Yvaine.
Pensé en ir buscarlo, pero perdí el valor, era la primera vez que veía a ese hombre enfadado conmigo, y no sé porque no sabía como reaccionar, así que decidí enviarle un mensaje.
-" Lo siento, he sido muy egoísta, te explicare porque lo hice, si quieres escucharme, perdona por tratar de ocultártelo, pero no quería que te preocuparas, veo que cometí un error, espero que me perdones, tu Alicia"- no me respondió, así que tras esperar decidí hablar con él en persona mañana, finalmente después de varias vueltas y algo de insomnio me quede dormida en el lado de Norman gracias al olor que había en su almohada, que me relajó olía a él.

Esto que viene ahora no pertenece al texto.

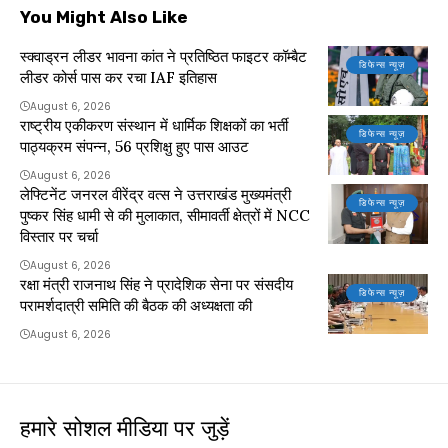
You Might Also Like
स्क्वाड्रन लीडर भावना कांत ने प्रतिष्ठित फाइटर कॉम्बैट
डिफेन्स न्यूज़
लीडर कोर्स पास कर रचा IAF इतिहास
August 6, 2026
राष्ट्रीय एकीकरण संस्थान में धार्मिक शिक्षकों का भर्ती
डिफेन्स न्यूज़
पाठ्यक्रम संपन्न, 56 प्रशिक्षु हुए पास आउट
August 6, 2026
लेफ्टिनेंट जनरल वीरेंद्र वत्स ने उत्तराखंड मुख्यमंत्री
डिफेन्स न्यूज़
पुष्कर सिंह धामी से की मुलाकात, सीमावर्ती क्षेत्रों में NCC
विस्तार पर चर्चा
August 6, 2026
रक्षा मंत्री राजनाथ सिंह ने प्रादेशिक सेना पर संसदीय
डिफेन्स न्यूज़
परामर्शदात्री समिति की बैठक की अध्यक्षता की
August 6, 2026
हमारे सोशल मीडिया पर जुड़ें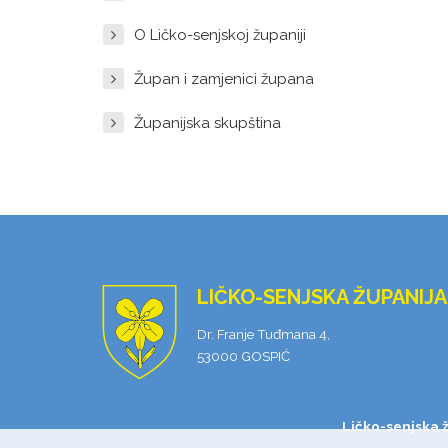
O Ličko-senjskoj županiji
Župan i zamjenici župana
Županijska skupština
LIČKO-SENJSKA ŽUPANIJA
Dr. Franje Tuđmana 4,
53000 GOSPIĆ
Ličko-senjska 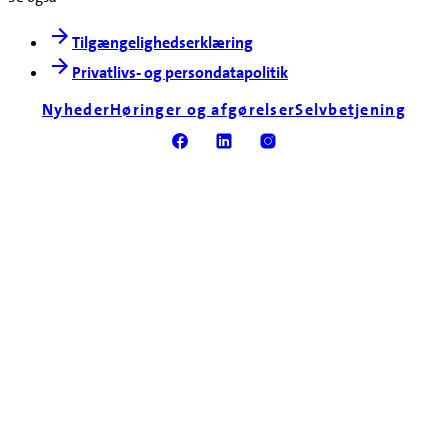
Tilgængelighedserklæring
Privatlivs- og persondatapolitik
Nyheder
Høringer og afgørelser
Selvbetjening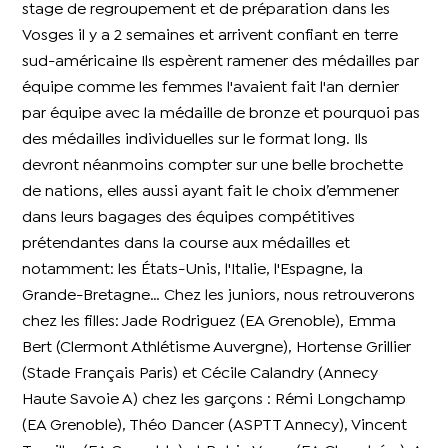
stage de regroupement et de préparation dans les
Vosges il y a 2 semaines et arrivent confiant en terre
sud-américaine Ils espèrent ramener des médailles par
équipe comme les femmes l'avaient fait l'an dernier
par équipe avec la médaille de bronze et pourquoi pas
des médailles individuelles sur le format long. Ils
devront néanmoins compter sur une belle brochette
de nations, elles aussi ayant fait le choix d’emmener
dans leurs bagages des équipes compétitives
prétendantes dans la course aux médailles et
notamment: les États-Unis, l'Italie, l'Espagne, la
Grande-Bretagne… Chez les juniors, nous retrouverons
chez les filles: Jade Rodriguez (EA Grenoble), Emma
Bert (Clermont Athlétisme Auvergne), Hortense Grillier
(Stade Français Paris) et Cécile Calandry (Annecy
Haute Savoie A) chez les garçons : Rémi Longchamp
(EA Grenoble), Théo Dancer (ASPTT Annecy), Vincent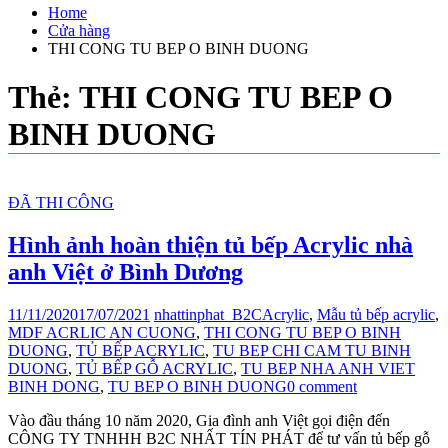
Home
Cửa hàng
THI CONG TU BEP O BINH DUONG
Thẻ:
THI CONG TU BEP O
BINH DUONG
ĐÃ THI CÔNG
Hình ảnh hoàn thiện tủ bếp Acrylic nhà
anh Việt ở Bình Dương
11/11/2020
17/07/2021
nhattinphat_B2C
Acrylic
,
Mẫu tủ bếp acrylic
,
MDF ACRLIC AN CUONG
,
THI CONG TU BEP O BINH
DUONG
,
TỦ BẾP ACRYLIC
,
TU BEP CHI CAM TU BINH
DUONG
,
TỦ BẾP GỖ ACRYLIC
,
TU BEP NHA ANH VIET
BINH DONG
,
TU BEP O BINH DUONG
0 comment
Vào đầu tháng 10 năm 2020, Gia đình anh Việt gọi điện đến
CÔNG TY TNHHH B2C NHẤT TÍN PHÁT để tư vấn tủ bếp gỗ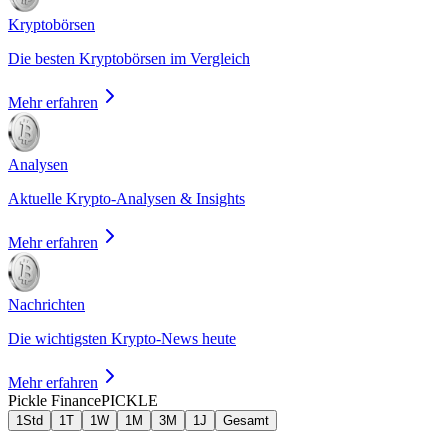
Kryptobörsen
Die besten Kryptobörsen im Vergleich
Mehr erfahren
Analysen
Aktuelle Krypto-Analysen & Insights
Mehr erfahren
Nachrichten
Die wichtigsten Krypto-News heute
Mehr erfahren
Pickle Finance
PICKLE
1Std
1T
1W
1M
3M
1J
Gesamt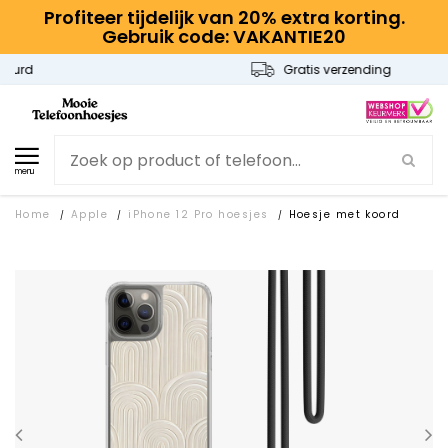
Profiteer tijdelijk van 20% extra korting.
Gebruik code: VAKANTIE20
Gratis verzending
menu
Home
Apple
iPhone 12 Pro hoesjes
Hoesje met koord
/
/
/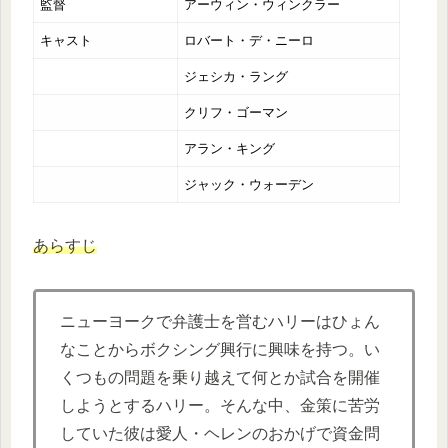
監督
アーウィン・ウィンクラー
キャスト
ロバート・デ・ニーロ
ジェシカ・ラング
クリフ・ゴーマン
アラン・キング
ジャック・ウォーデン
あらすじ
ニューヨークで弁護士を営むハリーはひょん
なことからボクシング興行に興味を持つ。い
くつもの問題を乗り越えて何とか試合を開催
しようとするハリー。そんな中、金策に苦労
していた彼は愛人・ヘレンのおかげで資金問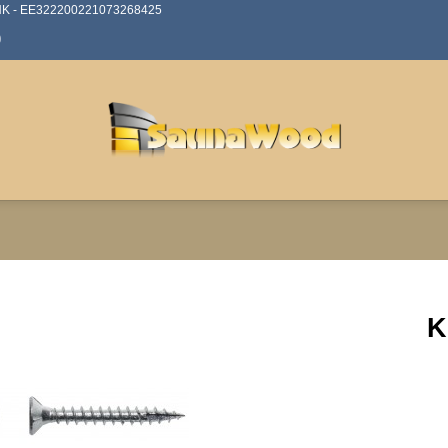
ANK - EE322200221073268425
0
K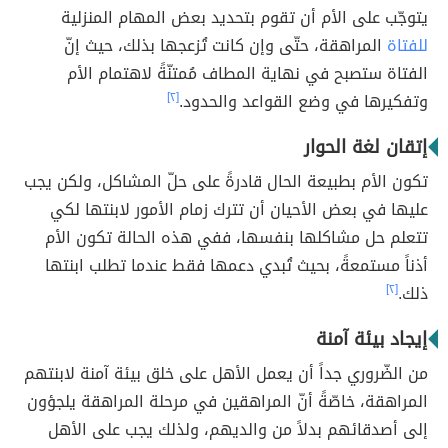
يتوجّب على الأم أن تقوم بتحديد بعض المهام المنزلية
للفتاة
المراهقة، حتّى وإن كانت تُزعجها بذلك، حيث إنّ
الفتاة ستصبح في نهاية المطاف مُمتنّةً لاهتمام الأم
وتفكيرها في وضع القواعد والحدود.
[٢]
إتقان لغة الحوار
تكون الأم بطبيعة الحال قادرةً على حلّ المشاكل، ولكن يجب
عليها في بعض الأحيان أن تترك زمام الأمور لابنتها لكي
تتعلم حل مشاكلها بنفسها، ففي هذه الحالة تكون الأم
أذناً مستمعةً، بحيث تُبدي دعمها فقط عندما تطلب ابنتها
ذلك.
[٢]
إيجاد بيئة آمنة
من الضّروري جداً أن يعمل الأهل على خلق بيئة آمنة لابنتهم
المراهقة، خاصّةً أنّ المراهقين في مرحلة المراهقة يلجؤون
إلى أصدقائهم بدلاً من والديهم، ولذلك يجب على الأهل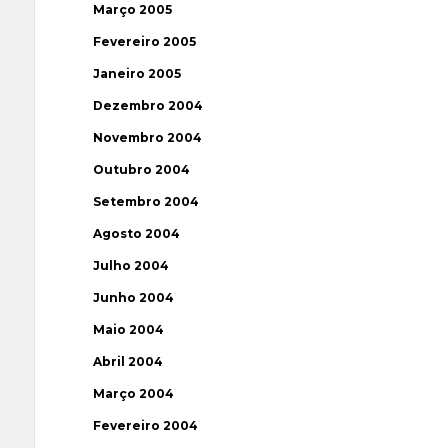
Março 2005
Fevereiro 2005
Janeiro 2005
Dezembro 2004
Novembro 2004
Outubro 2004
Setembro 2004
Agosto 2004
Julho 2004
Junho 2004
Maio 2004
Abril 2004
Março 2004
Fevereiro 2004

Estaba tan profundamente dormida que no me di cuenta que alguien se sentaba a mi lado, y me acariciaba el pelo, finalmente unos labios besaron los míos, y una voz que, nunca oí, se oyó en la habitación.
-" ¿Qué voy a hacer contigo Alicia?, me vuelves loco. De todas formas, creo que necesitas este castigo, nos vemos mañana por la noche preciosa, prometo compensarte por todas las emociones y mal estar que vas a pasar. Hasta mañana por la noche, preciosa."- Y tras decir eso salió de la habitación con una maleta en la mano.
Cuando desperté por la mañana, descubrí que seguía sola en la cama, y el lado por donde dormía Norman estaba frío, sentí algo de miedo. Pensé que aún no me había perdonado, así que decidí hablarlo con él en la en el desayuno. Tras arreglarme y ponerme muy atractiva, pasé a recoger a los bebés. Era capaz de utilizar a mis hijos, si hacía falta, con tal que me perdonara. La sorpresa me la llevé, cuando descubrí, que no estaba en el comedor. James me notificó que, había salido de viaje, aquella misma noche.
No me había dejado ningún mensaje, simplemente había ordenado se me comunicará que por algunos problemas no podía asistir ni siquiera al aniversario de esta noche.
Me entraron unas ganas tremendas de llorar, así que cogí el teléfono y lo llamé, me daba igual sentirme avergonzada o incómoda, necesitaba hablar con él. Cuál fue mi sorpresa al darme cuenta, que ni siquiera pude contactarlo, ya que su teléfono se encontraba apagado.
Recordé que por su asistente Jason podía haber viajado con él, así que decidí llamarlo, pero como había pasado con su jefe su teléfono también se encontraba apagado. Fue en este momento cuando supe, el gran Norman Miller no me había perdonado y seguía molesto conmigo, esto me hizo sentirme fatal, tenía dudas sobre los sentimientos del padre de mis hijos hacia mí, ya que, tras la primera desavenencia, no había querido hablarlo conmigo ni enfrentarse a mí para reclamarme, simplemente había puesto tierra de por medio.
Llamé a Kimberly, para contarle mis penas, ni siquiera me di cuenta que, el abuelo, llevaba un rato mirando mis reacciones, y tras un rato sonrió tranquilo, al darse cuenta, que verdaderamente, amaba a su nieto, sino no me hubiese afectado tanto su silencio. Envió un mensaje al móvil privado que compartía con su nieto y que sabía que siempre estaba activo.